Nessa madrugada, eu também estive lá, misturado com a malta do cerco à Assembleia, consegui uma cópia fresquinha do "documento" assinado pelo Almirante Pinheiro de Azevedo - e a seguir ele e o Governo entraram em greve!

E no relativo aos frangos assados, eis o meu testemunho: o seu destino era exclusivo a alguns - uns poucos comeram tudo, a maioria não comeu nada...

Abraço e votos do melhor confinamento para todos os camarigos

Valdemar Silva disse...

Caro Luís Lomba, porquê 'camaradas e comentadores'?
Mesmo relativizando, querer arranjar comparações Assembleia Constituinte/Capitólio é comparar simples alhos com abóboras do Entroncamento. Então o camarada Luís Lomba andou a partir vidros, a assaltar e roubar dentro do Palácio de São Bento? Claro que não, por ser uma pessoa séria e estar com a rapaziada da construção civil manifestando-se a favor dum contrato colectivo de trabalho, nunca comparado com aqueles grunhos armados às ordens do trumpnero.
O Otelo (coitado do Otelo pá), atentados contra a democracia e tal.
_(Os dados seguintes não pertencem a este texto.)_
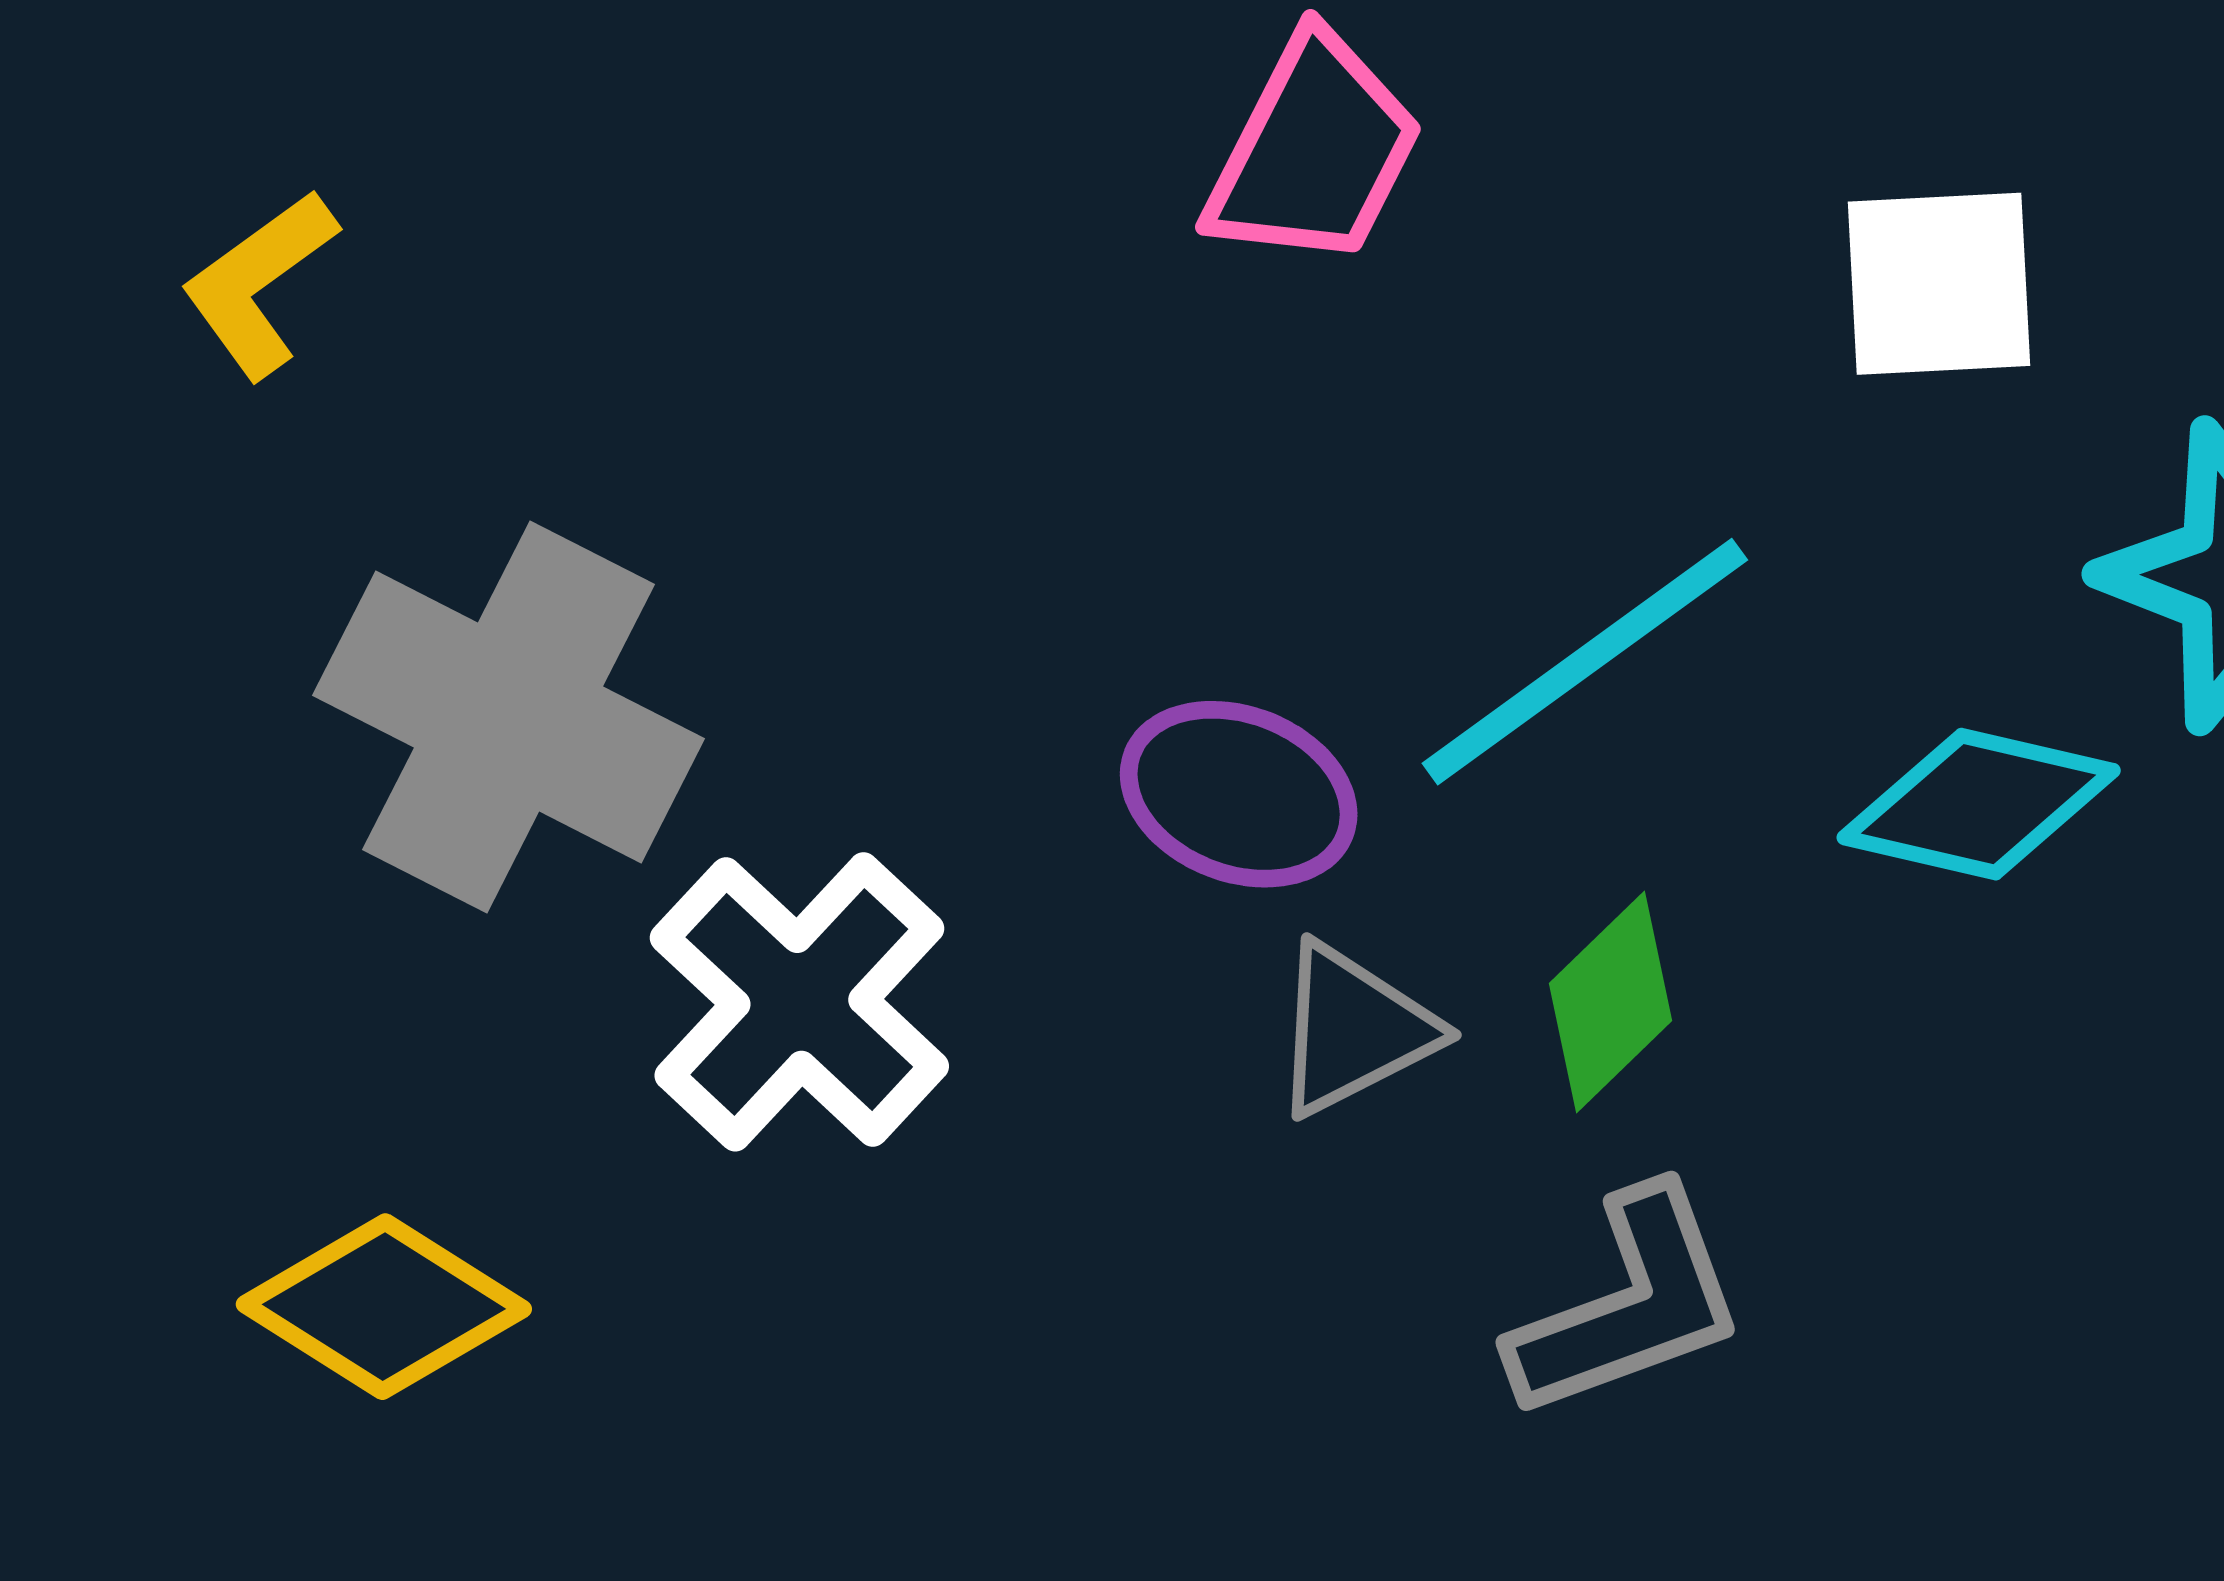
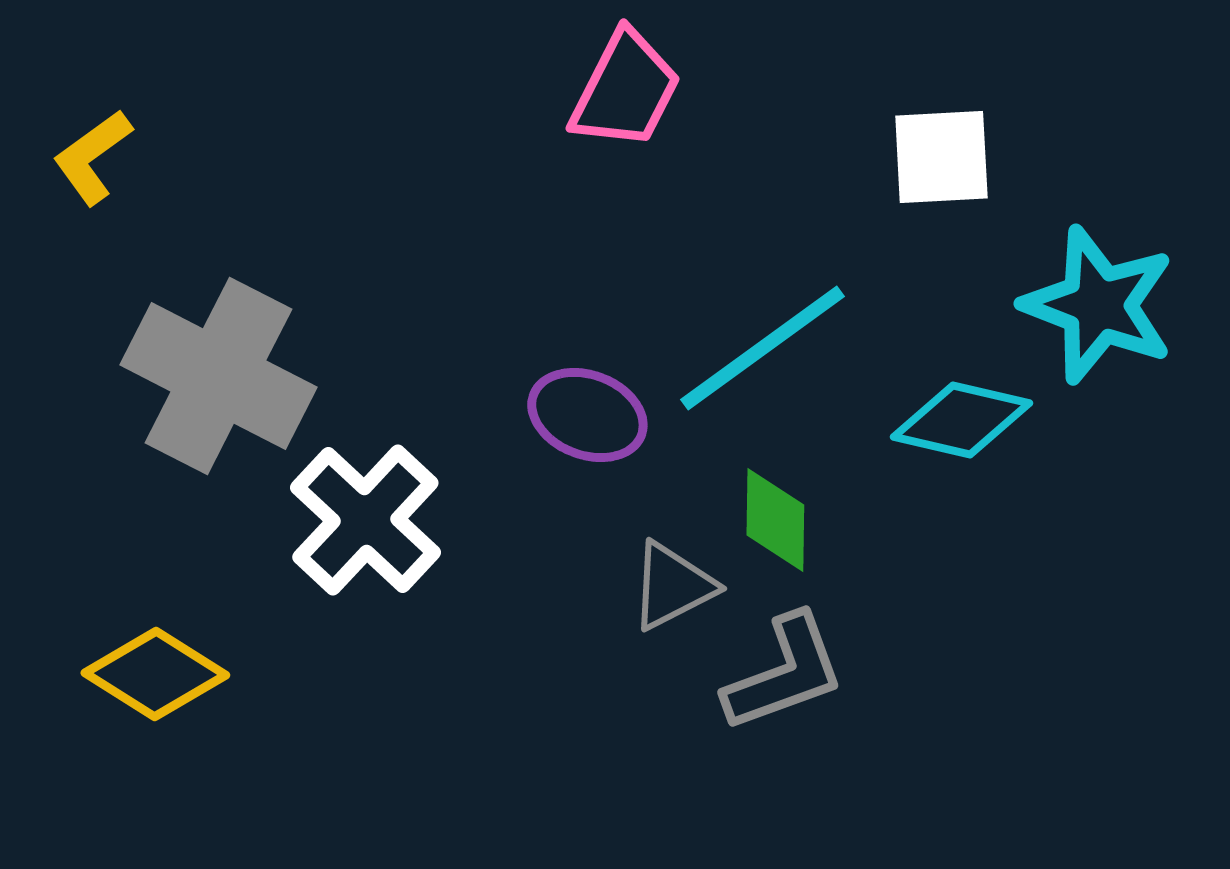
green diamond: (1611, 1002) -> (775, 520), turned -45
gray triangle: (1353, 1030) -> (672, 586), moved

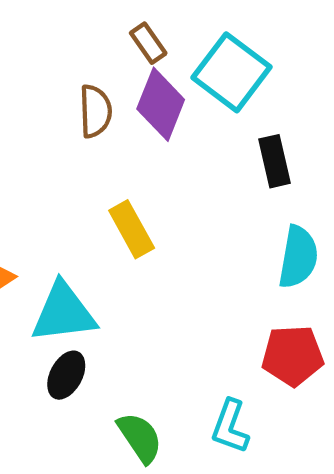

Ó Luís Lomba estávamos no prec, a democracia propriamente dita só foi instituída a partir da Constituinte.
Nunca me esqueci daquela 'é só...fazer as contas', por isso ainda estou a: vamos lá ver, 200.000 pessoas, 2.000 autocarros, ...tudo impecável, pontas de cigarros no chão...é só fazer as contas.
Quanto aos frangos assados, tomara eu os daquele tempo, parece que havias uns esquisitos a preferirem o jejum à comidinha da classe operária.

Abracelos e cuidado com o vírus parte II
Valdemar Queiroz

Anónimo disse...

Amigo Francisco Baptista,
Se me permites..."Todos temos a nossa saudade. Uma palavra complexa que sendo amarga ou doce nos ajuda a viver." Nem mais!
Sobre os acontecimentos em Washington, eu prefiro passar ao lado das circunstâncias políticas que os pdermitiram. Possívelmente mais virá e não será nada bonito.
Os EUA cresceram muito socialmente desde que aqui cheguei em 1973. Tem sido uma subida lenta, degrau a degrau, mas consistente. Infelizmente, um desses degraus partiu-se nos últimos quatro anos, um compasso xde espera. Há que repará-lo. Se eu apfrendi alguma coisa neste grande país americano é que ele nunca olha para trás. Não perde tempo com aquilo qu não tem remédio. O melhor está sempre a seguir.
Abraço transatlêntico.
José Câmara

Anónimo disse...

“Não perder tempo com aquilo que não tem remédio “

Frase muito feliz do Amigo,Camarada e “ vizinho” lá muito ao Norte ,nestes States que,apesar de tudo o “circunstancial” ,continuam a dar oportunidades para quem as queira (ou saiba) tomar.
Frase que bem poderia servir como “picada” a percorrer neste 2021.

Um abraço desde o ponto mais ao Sul dos States

J.Belo

Anónimo disse...

Amigo e Camarada José Belo,
Abrao que retribuo do fundo do coração. Vamos aproveitar a picada que sugeres para continuarmos em frente.
Aproveita da melhor maneira a tua estada nas Key West. Haja saúde!